Chief Leader - December 22, 2015by SARAH DORSEY
They rode in fire rigs for years, and now they are paying for it with their hearing.
That’s the message that more than 4,000 firefighters—including 1,500 in the FDNY—have delivered to a manufacturer they say failed to install a simple device to make sirens safer.
Needed to Diffuse Sound
The plaintiffs have filed suit in several states seeking $75,000 each in damages, saying they suffered irreversible hearing loss because the sirens designed by Federal Signal—a Chicago manufacturer—lacked a “shroud,” a device that directs the sound outside the fire truck’s cab.
Many of the current and retired firefighters now have difficulty picking up their loved ones’ conversations, and some wear hearing aids.
In a complaint nine of them filed in New York State Supreme Court, they claim two models of sirens designed and sold by Federal Signal emitted about 120 decibels of noise into the rigs. That’s been compared to the sound of a fireworks display or loud rock concert.
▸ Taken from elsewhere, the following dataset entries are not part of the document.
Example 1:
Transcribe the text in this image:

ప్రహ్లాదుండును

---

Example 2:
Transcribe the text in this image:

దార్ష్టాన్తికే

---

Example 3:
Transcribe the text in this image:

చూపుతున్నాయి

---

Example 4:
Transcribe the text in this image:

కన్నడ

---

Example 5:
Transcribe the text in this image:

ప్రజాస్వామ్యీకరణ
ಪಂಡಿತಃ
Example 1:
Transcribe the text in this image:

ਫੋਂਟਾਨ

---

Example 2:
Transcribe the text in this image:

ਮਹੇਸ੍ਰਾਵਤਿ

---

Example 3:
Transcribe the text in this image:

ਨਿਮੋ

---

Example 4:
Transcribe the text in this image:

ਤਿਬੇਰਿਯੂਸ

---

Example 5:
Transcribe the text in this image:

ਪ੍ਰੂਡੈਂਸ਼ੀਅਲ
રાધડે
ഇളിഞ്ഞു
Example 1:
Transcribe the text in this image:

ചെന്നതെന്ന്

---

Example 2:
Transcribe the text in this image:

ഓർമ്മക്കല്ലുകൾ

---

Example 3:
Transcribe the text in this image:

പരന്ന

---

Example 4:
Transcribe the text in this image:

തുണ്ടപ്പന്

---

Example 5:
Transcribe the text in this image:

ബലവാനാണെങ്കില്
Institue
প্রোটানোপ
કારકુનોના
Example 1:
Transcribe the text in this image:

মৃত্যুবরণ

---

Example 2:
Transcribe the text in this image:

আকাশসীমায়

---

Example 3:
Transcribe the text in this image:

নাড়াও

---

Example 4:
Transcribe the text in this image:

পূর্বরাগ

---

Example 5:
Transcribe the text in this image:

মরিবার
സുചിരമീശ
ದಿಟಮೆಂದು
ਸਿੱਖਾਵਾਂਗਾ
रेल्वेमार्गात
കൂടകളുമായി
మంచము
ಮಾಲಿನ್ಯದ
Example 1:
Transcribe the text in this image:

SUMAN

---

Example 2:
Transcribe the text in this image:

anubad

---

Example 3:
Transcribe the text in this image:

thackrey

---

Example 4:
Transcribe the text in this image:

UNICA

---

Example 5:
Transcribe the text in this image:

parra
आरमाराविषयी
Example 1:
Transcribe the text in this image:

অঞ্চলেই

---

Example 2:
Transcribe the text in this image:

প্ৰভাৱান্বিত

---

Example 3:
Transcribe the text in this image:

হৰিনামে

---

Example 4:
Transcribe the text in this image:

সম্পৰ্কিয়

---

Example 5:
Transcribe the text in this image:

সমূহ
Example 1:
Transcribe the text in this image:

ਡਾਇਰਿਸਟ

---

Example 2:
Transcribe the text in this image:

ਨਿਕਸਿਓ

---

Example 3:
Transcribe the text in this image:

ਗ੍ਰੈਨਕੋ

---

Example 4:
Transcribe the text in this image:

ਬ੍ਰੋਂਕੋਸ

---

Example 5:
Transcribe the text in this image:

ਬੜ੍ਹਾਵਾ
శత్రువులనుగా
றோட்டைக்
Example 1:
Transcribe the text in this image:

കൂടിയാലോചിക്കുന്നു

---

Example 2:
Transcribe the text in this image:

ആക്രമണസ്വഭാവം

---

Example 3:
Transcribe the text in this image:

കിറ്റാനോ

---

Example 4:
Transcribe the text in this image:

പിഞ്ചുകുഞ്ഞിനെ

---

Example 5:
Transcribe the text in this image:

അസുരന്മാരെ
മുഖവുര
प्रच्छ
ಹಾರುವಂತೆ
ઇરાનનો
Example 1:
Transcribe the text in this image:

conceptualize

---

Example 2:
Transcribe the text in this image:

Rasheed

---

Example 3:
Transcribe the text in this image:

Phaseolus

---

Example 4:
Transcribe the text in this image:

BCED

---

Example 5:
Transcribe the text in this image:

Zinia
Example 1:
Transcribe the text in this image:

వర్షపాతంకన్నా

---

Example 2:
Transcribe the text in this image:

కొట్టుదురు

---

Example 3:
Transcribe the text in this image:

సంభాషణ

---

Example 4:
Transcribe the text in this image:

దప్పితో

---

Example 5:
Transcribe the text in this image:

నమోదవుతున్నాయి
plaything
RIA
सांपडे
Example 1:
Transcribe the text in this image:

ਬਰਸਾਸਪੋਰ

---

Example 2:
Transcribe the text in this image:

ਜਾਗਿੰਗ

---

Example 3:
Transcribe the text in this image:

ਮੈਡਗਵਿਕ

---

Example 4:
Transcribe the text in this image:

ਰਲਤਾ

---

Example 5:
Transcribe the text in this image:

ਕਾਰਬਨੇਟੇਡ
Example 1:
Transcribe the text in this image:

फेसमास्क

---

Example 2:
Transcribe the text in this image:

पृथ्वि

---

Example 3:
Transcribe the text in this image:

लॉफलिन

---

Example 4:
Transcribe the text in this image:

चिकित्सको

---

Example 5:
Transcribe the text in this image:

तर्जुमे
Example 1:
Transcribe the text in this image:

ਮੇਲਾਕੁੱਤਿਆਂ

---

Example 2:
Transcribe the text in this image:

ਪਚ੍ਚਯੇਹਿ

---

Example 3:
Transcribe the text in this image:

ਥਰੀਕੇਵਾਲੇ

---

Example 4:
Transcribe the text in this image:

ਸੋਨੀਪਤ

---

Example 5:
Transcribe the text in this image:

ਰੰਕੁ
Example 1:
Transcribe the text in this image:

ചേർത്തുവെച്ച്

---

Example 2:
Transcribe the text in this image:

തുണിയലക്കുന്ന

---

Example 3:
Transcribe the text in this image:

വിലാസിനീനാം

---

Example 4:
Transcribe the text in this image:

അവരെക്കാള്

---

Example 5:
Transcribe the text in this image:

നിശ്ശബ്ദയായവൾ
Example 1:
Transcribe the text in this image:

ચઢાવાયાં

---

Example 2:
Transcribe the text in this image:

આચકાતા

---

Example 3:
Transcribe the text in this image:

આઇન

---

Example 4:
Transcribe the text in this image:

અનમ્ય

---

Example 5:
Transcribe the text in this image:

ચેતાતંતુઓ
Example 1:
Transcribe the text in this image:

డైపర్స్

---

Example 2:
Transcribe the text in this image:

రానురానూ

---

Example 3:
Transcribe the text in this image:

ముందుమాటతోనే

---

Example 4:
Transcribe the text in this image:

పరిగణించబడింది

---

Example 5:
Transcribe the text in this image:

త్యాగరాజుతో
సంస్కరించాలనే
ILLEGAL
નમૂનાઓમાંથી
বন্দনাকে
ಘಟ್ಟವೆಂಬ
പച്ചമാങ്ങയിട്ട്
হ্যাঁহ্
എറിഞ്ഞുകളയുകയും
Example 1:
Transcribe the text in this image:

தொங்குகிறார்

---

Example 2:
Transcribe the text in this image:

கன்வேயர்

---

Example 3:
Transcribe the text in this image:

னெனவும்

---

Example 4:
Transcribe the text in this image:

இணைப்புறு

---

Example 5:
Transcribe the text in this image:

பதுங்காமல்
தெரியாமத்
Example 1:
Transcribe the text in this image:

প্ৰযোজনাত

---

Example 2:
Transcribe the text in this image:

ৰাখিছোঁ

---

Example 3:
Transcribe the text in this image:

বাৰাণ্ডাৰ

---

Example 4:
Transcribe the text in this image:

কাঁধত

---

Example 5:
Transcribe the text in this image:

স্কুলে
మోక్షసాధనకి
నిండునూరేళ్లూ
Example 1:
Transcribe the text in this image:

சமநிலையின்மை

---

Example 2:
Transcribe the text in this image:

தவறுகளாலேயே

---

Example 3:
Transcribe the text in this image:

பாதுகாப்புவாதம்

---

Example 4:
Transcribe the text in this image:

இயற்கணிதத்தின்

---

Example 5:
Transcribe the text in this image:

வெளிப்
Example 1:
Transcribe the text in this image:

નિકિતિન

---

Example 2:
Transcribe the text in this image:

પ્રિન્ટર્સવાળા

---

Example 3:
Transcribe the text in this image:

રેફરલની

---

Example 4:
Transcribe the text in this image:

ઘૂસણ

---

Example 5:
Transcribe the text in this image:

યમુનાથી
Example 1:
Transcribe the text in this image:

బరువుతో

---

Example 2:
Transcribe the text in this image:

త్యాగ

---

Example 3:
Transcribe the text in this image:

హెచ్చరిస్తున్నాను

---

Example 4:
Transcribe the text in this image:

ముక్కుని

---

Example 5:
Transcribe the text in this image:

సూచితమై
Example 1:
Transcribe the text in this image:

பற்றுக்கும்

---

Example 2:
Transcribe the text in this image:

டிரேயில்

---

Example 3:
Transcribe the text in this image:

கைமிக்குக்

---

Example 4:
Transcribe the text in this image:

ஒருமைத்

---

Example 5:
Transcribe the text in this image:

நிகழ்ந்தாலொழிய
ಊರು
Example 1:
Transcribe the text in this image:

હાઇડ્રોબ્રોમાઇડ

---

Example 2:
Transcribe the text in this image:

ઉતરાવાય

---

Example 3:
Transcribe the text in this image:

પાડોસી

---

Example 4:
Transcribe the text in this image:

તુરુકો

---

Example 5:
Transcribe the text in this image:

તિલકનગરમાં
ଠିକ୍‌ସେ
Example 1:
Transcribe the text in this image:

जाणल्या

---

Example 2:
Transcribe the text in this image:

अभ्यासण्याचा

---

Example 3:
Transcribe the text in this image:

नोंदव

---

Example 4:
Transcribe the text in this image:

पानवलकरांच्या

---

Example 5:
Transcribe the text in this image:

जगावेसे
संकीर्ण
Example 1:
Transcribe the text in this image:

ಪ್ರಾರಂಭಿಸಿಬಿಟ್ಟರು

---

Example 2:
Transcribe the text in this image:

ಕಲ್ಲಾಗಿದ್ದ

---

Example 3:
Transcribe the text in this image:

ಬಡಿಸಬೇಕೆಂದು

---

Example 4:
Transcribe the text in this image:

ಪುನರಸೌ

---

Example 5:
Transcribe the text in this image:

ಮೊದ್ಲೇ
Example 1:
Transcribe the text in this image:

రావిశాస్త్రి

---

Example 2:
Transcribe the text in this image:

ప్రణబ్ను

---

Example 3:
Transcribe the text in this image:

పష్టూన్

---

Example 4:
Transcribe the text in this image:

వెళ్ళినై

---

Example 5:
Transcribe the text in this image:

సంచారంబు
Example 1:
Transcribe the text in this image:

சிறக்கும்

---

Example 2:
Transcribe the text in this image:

A simple device could have diverted the noise outward, they say, the way a flashlight points light in one direction.
Edward Marcowitz, a managing partner at Bern Ripka, said the litigation has been going on for at least 14 years. Senior partner Marc Bern took over the case about four years ago.
Takes Cumulative Toll
Mr. Marcowitz pointed to studies, some conducted by the International Association of Fire Fighters, showing that firefighters had significant hearing loss after years of riding in rigs with the sirens. And he said the company had done studies years ago in special chambers and knew how loud it was inside the trucks.
“My firm feels a tremendous sense of responsibility to these brave heroes who risk their lives for us every day. The least we can do for them is try to insure that the equipment which they work on is safe,” he said.
“The claims by these plaintiff lawyers that sirens are too loud and should be more directive don’t make sense,” J. David Duffy, an attorney for Federal Signal, responded in an e-mail. “Firefighters have testified that they want a loud siren that projects its sound to the front and sides of fire trucks to alert other drivers and pedestrians of their approach. Statistics show that a significant number of fatal accidents involving emergency vehicles occur on the sides and to the rear of the vehicles. Restricting the full sound range of sirens increases the risk of accidents…[it] puts firefighters and the public at greater risk, particularly at intersections.”
He said that firefighting organizations have required hearing protection for decades because of siren noise.
So far, plaintiffs have joined the suit from places as far as Buffalo, Pennsylvania, New Jersey, Boston and Florida, and Mr. Marcowitz expects more in the coming weeks.
In 2009, a Chicago jury awarded $425,000 to nine firefighters, agreeing that Federal Signal’s sirens had damaged their hearing.
Unsuccessful N.Y. Case
Other actions against the company have not gone as well. One New York court dismissed a hearing-loss claim brought by four firefighters, and the verdict was affirmed on appeal in 2009.
Mr. Marcowitz said his firm is using a different legal strategy. The earlier New York case hinged on the company’s failure to warn firefighters, he said. His is a strict product liability case. It charges that the company sold “defective” sirens and was “aware, and/or in the possession, of an available safer design that was functional and reasonably priced.”
Over the years, most of the other hearing-loss cases against Federal Signal were dismissed by judges or defeated at trial, though the manufacturer did settle one claim involving 1,125 firefighters for $3.8 million in 2011.
Federal Signal’s Chief Operating Officer Jennifer Sherman, then the chief administrative officer, released a statement calling that outcome “a very favorable development.”
‘We Have Strong Defenses’
“As demonstrated in our recent trial victories, as well as our track record generally throughout this litigation, Federal Signal has strong defenses to these claims and we are committed to defending our siren products and litigating these cases as necessary. Sirens are necessary public safety products and save lives,” she said.
The company has also argued that the noise was less harmful because workers were exposed for only a few minutes at a time.